Ernst Karl Falkbeer (June 27, 1819 – December 14, 1885)
was an Austrian chess master and journalist.

==Life and chess career==
Falkbeer was born in Brünn in Austrian Empire (today known as Brno in the Czech Republic). He moved to Vienna to study law, but ended up becoming a journalist. During the European Revolutions of 1848, he fled Vienna for Germany.
He played chess with German masters Adolf Anderssen and Jean Dufresne in Leipzig, Berlin, Dresden, and Bremen.

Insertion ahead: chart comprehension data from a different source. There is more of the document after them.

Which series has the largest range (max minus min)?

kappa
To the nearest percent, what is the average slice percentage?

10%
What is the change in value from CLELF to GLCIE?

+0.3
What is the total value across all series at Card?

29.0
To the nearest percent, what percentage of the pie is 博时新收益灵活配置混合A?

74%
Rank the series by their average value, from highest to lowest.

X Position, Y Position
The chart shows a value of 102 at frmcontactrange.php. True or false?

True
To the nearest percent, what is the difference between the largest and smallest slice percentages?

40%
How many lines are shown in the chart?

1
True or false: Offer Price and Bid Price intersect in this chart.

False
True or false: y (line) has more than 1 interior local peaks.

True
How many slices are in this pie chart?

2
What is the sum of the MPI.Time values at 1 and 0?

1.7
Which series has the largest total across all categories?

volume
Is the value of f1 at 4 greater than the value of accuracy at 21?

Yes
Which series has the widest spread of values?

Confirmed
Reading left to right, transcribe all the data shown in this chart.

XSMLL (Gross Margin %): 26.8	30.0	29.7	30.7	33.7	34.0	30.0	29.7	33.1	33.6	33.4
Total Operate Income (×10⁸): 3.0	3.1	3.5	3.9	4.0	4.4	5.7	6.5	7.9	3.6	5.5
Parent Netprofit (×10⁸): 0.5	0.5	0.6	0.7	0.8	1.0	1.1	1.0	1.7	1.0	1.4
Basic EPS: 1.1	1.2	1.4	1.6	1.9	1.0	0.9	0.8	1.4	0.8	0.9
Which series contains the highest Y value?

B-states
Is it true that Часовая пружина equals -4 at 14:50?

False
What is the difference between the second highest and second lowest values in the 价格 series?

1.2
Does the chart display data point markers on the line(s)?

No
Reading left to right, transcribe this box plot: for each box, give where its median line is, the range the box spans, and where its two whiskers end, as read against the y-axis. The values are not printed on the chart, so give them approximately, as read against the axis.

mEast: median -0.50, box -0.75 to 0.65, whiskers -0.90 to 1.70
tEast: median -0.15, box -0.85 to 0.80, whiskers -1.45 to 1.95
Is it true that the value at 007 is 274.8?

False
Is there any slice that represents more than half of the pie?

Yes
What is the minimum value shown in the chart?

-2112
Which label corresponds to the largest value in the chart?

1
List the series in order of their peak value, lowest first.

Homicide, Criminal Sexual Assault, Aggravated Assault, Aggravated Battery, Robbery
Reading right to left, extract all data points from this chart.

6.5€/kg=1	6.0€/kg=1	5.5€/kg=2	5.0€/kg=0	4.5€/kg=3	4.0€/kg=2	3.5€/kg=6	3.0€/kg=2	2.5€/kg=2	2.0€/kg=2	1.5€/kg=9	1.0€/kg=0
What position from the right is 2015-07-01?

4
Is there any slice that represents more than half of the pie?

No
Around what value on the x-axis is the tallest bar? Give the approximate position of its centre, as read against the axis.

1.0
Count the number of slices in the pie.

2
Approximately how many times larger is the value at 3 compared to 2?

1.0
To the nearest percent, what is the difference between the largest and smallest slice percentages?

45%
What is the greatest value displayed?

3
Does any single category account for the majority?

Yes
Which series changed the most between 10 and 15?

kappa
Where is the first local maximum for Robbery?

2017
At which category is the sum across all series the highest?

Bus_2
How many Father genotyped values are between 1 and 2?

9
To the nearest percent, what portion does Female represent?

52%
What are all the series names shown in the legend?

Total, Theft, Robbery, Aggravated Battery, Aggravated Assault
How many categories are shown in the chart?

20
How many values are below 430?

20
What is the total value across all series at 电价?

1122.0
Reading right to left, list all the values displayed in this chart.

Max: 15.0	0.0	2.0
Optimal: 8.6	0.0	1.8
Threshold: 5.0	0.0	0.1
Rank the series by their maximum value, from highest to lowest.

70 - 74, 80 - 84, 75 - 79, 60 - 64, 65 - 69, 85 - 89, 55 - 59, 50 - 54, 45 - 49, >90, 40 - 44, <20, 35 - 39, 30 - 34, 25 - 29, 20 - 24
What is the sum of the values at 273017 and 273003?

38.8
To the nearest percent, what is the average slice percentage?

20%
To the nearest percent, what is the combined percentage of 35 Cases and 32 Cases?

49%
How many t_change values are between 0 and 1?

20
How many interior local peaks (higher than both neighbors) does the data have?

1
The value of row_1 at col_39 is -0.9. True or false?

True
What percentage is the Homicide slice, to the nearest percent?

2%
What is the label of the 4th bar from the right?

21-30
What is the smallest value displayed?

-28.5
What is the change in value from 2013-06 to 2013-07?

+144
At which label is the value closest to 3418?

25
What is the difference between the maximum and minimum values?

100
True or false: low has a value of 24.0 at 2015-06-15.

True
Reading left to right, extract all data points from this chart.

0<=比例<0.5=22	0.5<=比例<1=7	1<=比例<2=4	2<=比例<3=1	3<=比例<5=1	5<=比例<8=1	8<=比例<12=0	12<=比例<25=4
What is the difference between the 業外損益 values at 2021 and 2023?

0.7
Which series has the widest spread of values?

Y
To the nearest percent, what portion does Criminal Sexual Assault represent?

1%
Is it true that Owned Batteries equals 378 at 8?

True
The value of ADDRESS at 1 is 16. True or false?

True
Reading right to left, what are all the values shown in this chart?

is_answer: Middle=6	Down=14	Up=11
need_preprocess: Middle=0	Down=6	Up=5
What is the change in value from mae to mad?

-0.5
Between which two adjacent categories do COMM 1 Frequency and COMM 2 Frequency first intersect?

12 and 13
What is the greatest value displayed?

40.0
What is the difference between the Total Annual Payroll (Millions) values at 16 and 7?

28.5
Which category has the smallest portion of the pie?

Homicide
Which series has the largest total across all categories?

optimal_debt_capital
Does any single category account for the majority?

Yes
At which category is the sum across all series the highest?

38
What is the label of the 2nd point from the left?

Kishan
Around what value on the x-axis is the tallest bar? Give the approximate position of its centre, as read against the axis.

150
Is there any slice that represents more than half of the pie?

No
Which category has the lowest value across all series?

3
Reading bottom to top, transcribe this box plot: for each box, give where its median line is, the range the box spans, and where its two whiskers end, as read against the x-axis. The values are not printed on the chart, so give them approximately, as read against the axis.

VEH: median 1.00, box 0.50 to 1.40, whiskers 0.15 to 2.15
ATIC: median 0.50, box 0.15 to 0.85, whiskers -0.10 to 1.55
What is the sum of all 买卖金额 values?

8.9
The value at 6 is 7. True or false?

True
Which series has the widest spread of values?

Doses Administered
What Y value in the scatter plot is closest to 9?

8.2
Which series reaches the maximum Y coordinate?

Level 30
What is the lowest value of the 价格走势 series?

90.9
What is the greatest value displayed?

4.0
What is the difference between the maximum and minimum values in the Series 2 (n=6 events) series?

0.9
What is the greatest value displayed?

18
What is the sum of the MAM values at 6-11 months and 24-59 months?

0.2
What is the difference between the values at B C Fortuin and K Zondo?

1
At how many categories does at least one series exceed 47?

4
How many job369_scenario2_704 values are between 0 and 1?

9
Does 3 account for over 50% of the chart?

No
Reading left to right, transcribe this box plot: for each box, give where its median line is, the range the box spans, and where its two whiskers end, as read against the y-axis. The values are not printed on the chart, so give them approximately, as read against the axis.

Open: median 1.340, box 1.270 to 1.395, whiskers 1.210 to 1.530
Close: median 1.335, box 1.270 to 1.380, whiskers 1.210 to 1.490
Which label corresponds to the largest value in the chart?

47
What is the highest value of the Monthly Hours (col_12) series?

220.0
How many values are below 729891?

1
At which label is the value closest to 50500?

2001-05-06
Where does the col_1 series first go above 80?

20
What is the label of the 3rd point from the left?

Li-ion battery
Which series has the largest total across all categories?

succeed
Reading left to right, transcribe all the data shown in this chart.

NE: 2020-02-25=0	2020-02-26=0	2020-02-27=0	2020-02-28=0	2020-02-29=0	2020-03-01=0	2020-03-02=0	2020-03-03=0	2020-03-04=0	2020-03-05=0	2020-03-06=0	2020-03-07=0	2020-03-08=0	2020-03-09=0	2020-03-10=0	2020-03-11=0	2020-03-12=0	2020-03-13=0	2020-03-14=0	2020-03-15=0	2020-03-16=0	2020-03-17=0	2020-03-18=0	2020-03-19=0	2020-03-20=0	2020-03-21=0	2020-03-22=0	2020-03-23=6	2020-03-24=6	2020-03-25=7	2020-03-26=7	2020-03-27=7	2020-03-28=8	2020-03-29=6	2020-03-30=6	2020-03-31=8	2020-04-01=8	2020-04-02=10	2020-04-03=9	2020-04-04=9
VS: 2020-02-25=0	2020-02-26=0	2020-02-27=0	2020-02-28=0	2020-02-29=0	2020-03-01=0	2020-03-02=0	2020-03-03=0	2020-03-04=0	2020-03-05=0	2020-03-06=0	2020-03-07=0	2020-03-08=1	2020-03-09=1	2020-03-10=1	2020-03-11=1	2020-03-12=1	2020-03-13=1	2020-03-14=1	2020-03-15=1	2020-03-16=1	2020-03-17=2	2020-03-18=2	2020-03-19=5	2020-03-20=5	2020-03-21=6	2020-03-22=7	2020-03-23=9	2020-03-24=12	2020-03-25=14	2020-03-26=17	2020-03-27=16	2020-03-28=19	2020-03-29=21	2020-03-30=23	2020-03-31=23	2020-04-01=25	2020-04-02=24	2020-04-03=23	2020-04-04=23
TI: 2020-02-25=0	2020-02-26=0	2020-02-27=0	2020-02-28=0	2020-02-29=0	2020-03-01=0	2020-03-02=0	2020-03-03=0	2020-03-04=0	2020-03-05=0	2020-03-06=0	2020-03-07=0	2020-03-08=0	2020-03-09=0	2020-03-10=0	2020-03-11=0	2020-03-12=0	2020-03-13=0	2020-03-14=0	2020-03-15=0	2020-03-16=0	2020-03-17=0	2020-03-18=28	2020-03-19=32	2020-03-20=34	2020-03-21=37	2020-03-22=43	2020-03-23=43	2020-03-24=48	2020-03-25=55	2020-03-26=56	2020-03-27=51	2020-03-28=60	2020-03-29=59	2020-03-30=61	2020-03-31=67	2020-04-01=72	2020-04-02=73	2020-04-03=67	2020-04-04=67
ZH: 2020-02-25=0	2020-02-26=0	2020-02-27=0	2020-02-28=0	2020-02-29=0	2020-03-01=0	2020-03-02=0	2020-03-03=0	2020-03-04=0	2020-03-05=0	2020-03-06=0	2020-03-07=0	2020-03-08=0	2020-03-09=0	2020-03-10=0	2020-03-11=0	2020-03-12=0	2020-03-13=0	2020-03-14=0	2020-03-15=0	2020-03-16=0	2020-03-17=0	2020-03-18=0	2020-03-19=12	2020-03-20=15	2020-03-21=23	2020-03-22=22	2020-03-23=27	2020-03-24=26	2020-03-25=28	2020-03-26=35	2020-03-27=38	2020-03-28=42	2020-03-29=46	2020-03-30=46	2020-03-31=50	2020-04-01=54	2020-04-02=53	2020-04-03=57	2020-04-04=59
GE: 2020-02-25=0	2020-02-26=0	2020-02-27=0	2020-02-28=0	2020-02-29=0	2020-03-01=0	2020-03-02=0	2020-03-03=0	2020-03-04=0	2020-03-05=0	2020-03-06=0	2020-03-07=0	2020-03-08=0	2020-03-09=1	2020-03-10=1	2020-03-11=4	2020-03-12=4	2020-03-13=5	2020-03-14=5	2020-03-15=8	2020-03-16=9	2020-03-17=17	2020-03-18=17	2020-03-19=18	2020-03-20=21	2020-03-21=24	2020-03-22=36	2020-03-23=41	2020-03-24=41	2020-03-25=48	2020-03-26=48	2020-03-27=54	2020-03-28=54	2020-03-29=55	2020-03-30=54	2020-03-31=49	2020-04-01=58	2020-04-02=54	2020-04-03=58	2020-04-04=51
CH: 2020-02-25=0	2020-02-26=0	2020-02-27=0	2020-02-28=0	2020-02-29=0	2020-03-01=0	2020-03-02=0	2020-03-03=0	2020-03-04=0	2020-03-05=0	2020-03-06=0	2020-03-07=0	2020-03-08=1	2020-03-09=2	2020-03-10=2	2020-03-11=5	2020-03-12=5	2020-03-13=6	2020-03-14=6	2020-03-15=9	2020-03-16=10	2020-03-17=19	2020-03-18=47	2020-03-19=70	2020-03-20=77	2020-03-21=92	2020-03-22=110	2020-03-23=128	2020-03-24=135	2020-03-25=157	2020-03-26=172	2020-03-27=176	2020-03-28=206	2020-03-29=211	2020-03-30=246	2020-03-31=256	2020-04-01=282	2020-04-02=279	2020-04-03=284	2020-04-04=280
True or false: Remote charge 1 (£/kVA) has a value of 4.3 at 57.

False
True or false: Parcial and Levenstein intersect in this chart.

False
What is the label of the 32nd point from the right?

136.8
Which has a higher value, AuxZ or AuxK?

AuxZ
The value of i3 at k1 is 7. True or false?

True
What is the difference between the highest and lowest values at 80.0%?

In 1853 Falkbeer was allowed to return to Vienna. Two years later, in January 1855, he started the first Austrian chess magazine, Wiener Schachzeitung, which lasted only a few months. He went to London where he played two matches against Henry Bird. Falkbeer lost the 1856 match (+1 −2), but won the 1856/7 match (+5 −4 =4). At the Birmingham 1858 knockout tournament he beat Saint-Amant in round two (+2 −1), but lost in the round four final to Johann Löwenthal (+1 −3 =4) to finish second.

Falkbeer edited a chess column for The Sunday Times from April 1857 to November 1859.
He returned to Vienna in 1864, later writing a chess column in Neue Illustrierte Zeitung from 1877 to 1885. He died in Vienna on December 14, 1885.

==Legacy==
Falkbeer is more famous for his contributions to chess theory than for his individual play. He introduced the Falkbeer Countergambit, still considered one of the main lines in the King's Gambit Declined. Siegbert Tarrasch held the view that Falkbeer's Countergambit refuted the King's Gambit entirely.